This year’s EuroScience Open Forum meeting will go ahead as planned in Katowice, but uncertainty looms over the 2026 conference
EuroScience, the association behind the European Science Open Forum (ESOF), Europe’s largest science conference has gone bankrupt after failing to secure funding for the 2026 event.
This year’s ESOF will go on as planned in Katowice, Poland, but uncertainty looms over the future after the European Commission, a co-funder of the conference, changed the way it allocates money for the biennial event, prompting other supporters to pull out.
EuroScience was set up in 1997 by a group of 250 scientists and research professionals from 25 European countries, with the goal of bringing together people interested in science, technology and the humanities. The association has actively participated in shaping science and technology policy in Europe, but it is mainly known for launching the ESOF conference, with the first event taking place in Stockholm in 2004.
The ambition was to replicate the annual event of the American Association for the Advancement of Science (AAAS), which is the world’s flagship science event. Bringing the concept to Europe meant the continent would have a broader, membership-based science association.
“Financial troubles [at EuroScience] are not that new,” said Martin Andler, French mathematician and former vice president of EuroScience, who now runs the Initiative for Science in Europe. The problems got more acute after the 2020 conference in Trieste, when the COVID-19 pandemic increased costs.
According to secretary general Matthias Girod, EuroScience has been trying to improve its model and rebuild its cash reserves, but that became increasingly difficult. “The world after Corona and in the aftermath of the Russian invasion of Ukraine was not the same. The increased costs of living and basically everything made it increasingly difficult to finance EuroScience normal operations, let alone pay back debts,” Girod said.
The first ESOF conference got off the ground when an initial grant from the Swedish Research Council used to attract more funding from charities and other organisations,
The Commission stepped in as anchor funder of the second ESOF in Munich and has given €10 million to organise subsequent events The money is funnelled through grant agreements issued to 11 distinct legal entitites, usually the local organisers. The cities hosting the events are also designated ‘European City of Science’.
But in June last year, the Commission told EuroScience that from 2026 it would no longer fund a single European City of Science, and instead hold an open call inviting applications from a consortium of European cities.
The call, ‘Science comes to town’, will open in April. A Commission official said this would allow EuroScience or other entities to be part of a proposal submitted to the future call.

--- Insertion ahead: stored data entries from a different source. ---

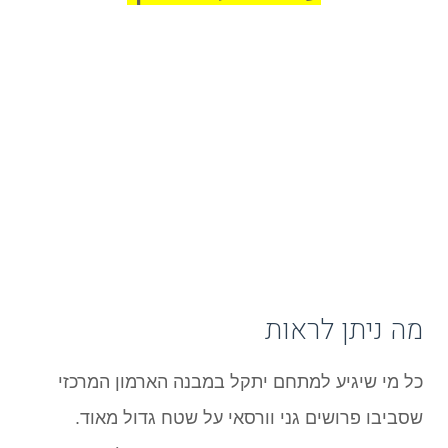
מה ניתן לראות
כל מי שיגיע למתחם יתקל במבנה הארמון המרכזי
שסביבו פרושים גני וורסאי על שטח גדול מאוד.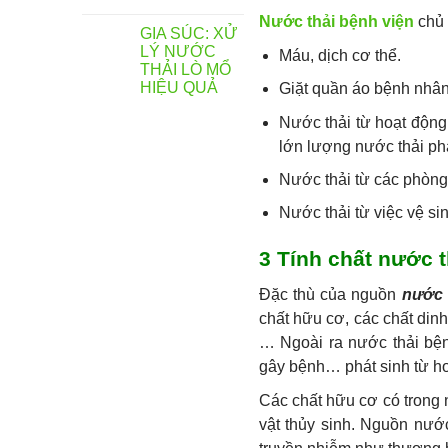
Nước thải bệnh viện
chủ 
GIA SÚC: XỬ
LÝ NƯỚC
Máu, dịch cơ thể.
THẢI LÒ MỔ
HIỆU QUẢ
Giặt quần áo bệnh nhân
Nước thải từ hoạt động
lớn lượng nước thải phá
Nước thải từ các phòng
Nước thải từ việc vệ si
3 Tính chất nước t
Đặc thù của nguồn
nước 
chất hữu cơ, các chất dinh
… Ngoài ra nước thải bện
gây bệnh… phát sinh từ h
Các chất hữu cơ có trong
vật thủy sinh. Nguồn nước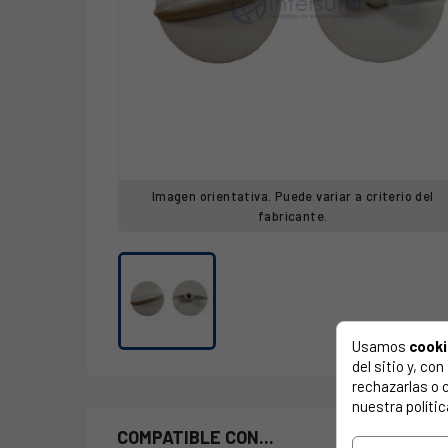
Imagen orientativa. Puede variar a criterio del
fabricante.
Usamos
cook
del sitio y, c
rechazarlas o 
nuestra polític
COMPATIBLE CON...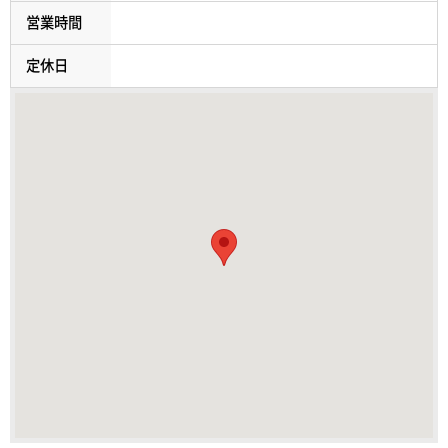
営業時間
定休日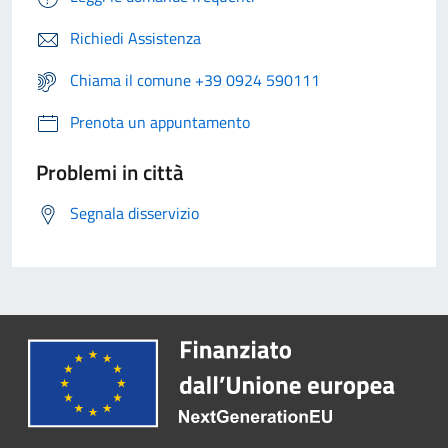
Richiedi Assistenza
Chiama il comune +39 0924 590111
Prenota un appuntamento
Problemi in città
Segnala disservizio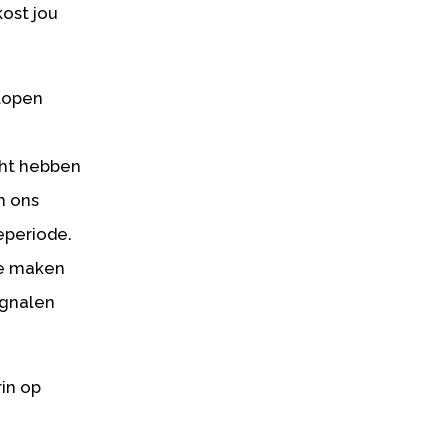
ost jou
elopen
cht hebben
m ons
eperiode.
oe maken
ignalen
rin op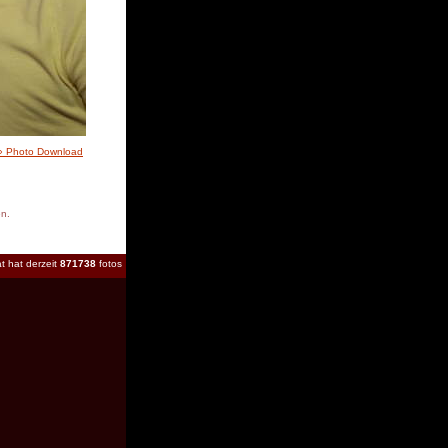
» Photo Download
en.
t hat derzeit
871738
fotos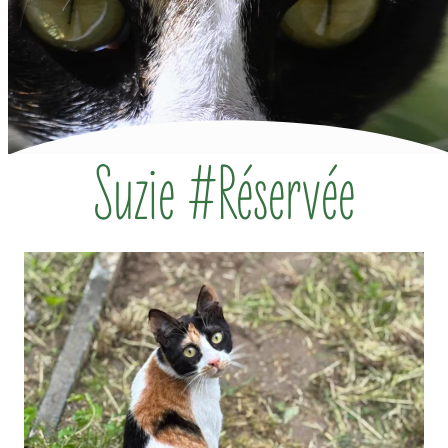
Suzie #Réservée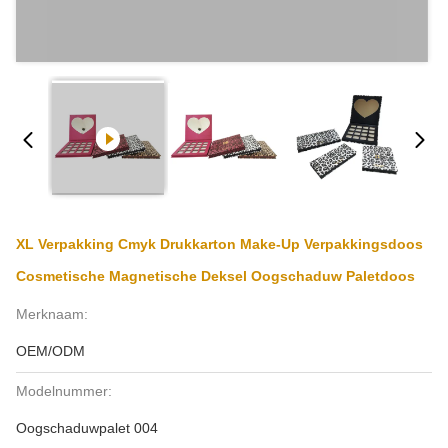
XL Verpakking Cmyk Drukkarton Make-Up Verpakkingsdoos
Cosmetische Magnetische Deksel Oogschaduw Paletdoos
Merknaam:
OEM/ODM
Modelnummer:
Oogschaduwpalet 004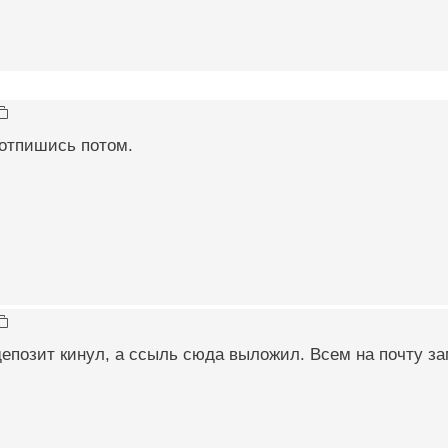
 отпишись потом.
епозит кинул, а ссыль сюда выложил. Всем на почту з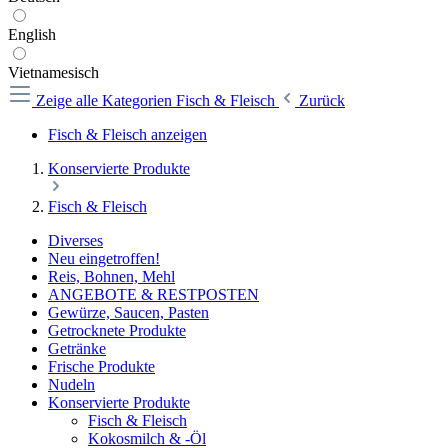
English
Vietnamesisch
Zeige alle Kategorien
Fisch & Fleisch
Zurück
Fisch & Fleisch anzeigen
Konservierte Produkte
Fisch & Fleisch
Diverses
Neu eingetroffen!
Reis, Bohnen, Mehl
ANGEBOTE & RESTPOSTEN
Gewürze, Saucen, Pasten
Getrocknete Produkte
Getränke
Frische Produkte
Nudeln
Konservierte Produkte
Fisch & Fleisch
Kokosmilch & -Öl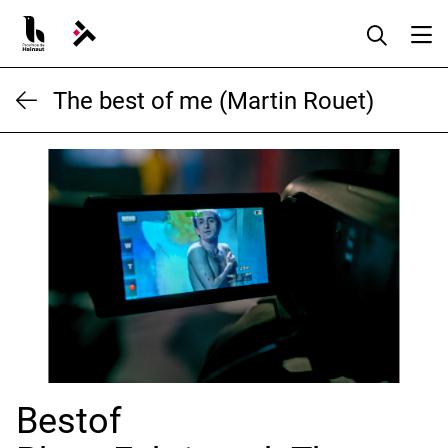
Aller
au
contenu
The best of me (Martin Rouet)
Bestof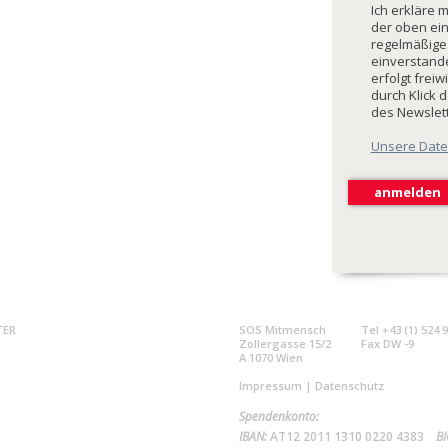
Ich erkläre 
der oben ei
regelmäßige
einverstande
erfolgt freiw
durch Klick 
des Newslet
Unsere Date
TER
SOS Mitmensch
Tel +43 (1) 524 
Zollergasse 15/2
Fax DW -9
A 1070 Wien
Impressum
|
Datenschutz
Spendenkonto:
IBAN:
AT12 2011 1310 0220 4383
BI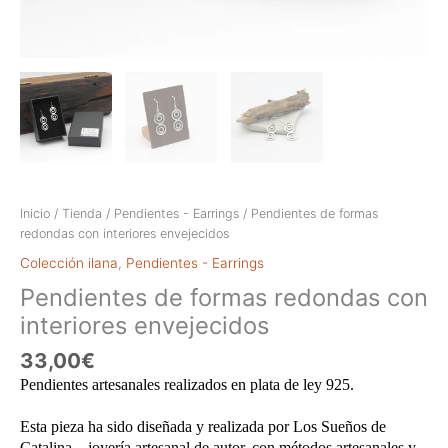
Inicio
/
Tienda
/
Pendientes - Earrings
/ Pendientes de formas
redondas con interiores envejecidos
Colección ilana
,
Pendientes - Earrings
Pendientes de formas redondas con
interiores envejecidos
33,00
€
Pendientes artesanales realizados en plata de ley 925.
Esta pieza ha sido diseñada y realizada por Los Sueños de
Catalina – joyería artesanal de autor, con métodos artesanales y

“EuroScience is welcome to apply to the many available calls under Horizon Europe, including the future call to be opened on ‘Science comes to town’,” the official said.
The Commission says the change is not intended to block funding for ESOF but rather to make the allocation of funding more tansparent, as part of a competitive call for a consortium of European cities to organise science communication events, which could include ESOF 2026.
Without the guarantee of EU funding, EuroScience decided at the end of 2023 that it could not carry on, and the Strasbourg-based organisation is now being liquidated. “We arrived in 2024 without any guaranteed income and perspective until 2026 and a loan on our back,” said Girod, who has decided to leave his post at the end of the month.
Each ESOF has cost about €4 million, of which the Commission covered about €1 million. The rest was raised from donations, sponsorships and grants from local and regional authorities.
One of the founding fathers of ESOF, Carl Johan Sundberg, professor at the department of phisiology and pharmacology at the Karolinska Insitutet, said having a dedicated line in the Horizon Europe budget helps local organisers attract other sponsors. The competitive Science comes to town route call will not have the same pull. “The bidding mechanism would be a poison pill for many organisers,” Sundberg said.
Brian Cahill, a member of the EuroScience board since 2018 told Science|Business the financial model was not diversified enough. “The association had a small membership,” he said. With its budget dependent on contributions from the EU, every time there was a change in the Commission’s directorate, ESOF funding was put into question.
Saving ESOF
A group of scientists and research managers are now scrambling to safeguard the ESOF trademark and organise a 2026 conference without EU funding.
Sundberg said Stockholm had been interested in organising ESOF 2026 but gave up after it became apparent that EU funding is no longer guaranteed.
“It’s unclear if it’s going to be saved,” said Andler. As things stand, there is no candidate city to organise it in 2026, and no planned income for 2025. “If there had been any income, then they might have been able to do something,” he said.
Since Euroscience is being liquidated, anyone could acquire the ESOF brand name. Regardless of what happens to the name, Europe needs a grassroot organisation of scientists and an international conference, Sundberg said, “Saving the spirit of ESOF is more important, it doesn’t matter if we keep or not the same name,” he said. “It depends who will take the initiative.”
Editor’s note: Every two years, ESOF conferences become the top-profile meeting point for much of the European research and innovation community – featuring as speakers EU commissioners, member state ministers, Nobel prize winners and many university and company leaders. Science|Business is among the scores of organisations that organised panel discussions during the conferences, and its executives served from 2008 to 2018 on various planning committees for the event.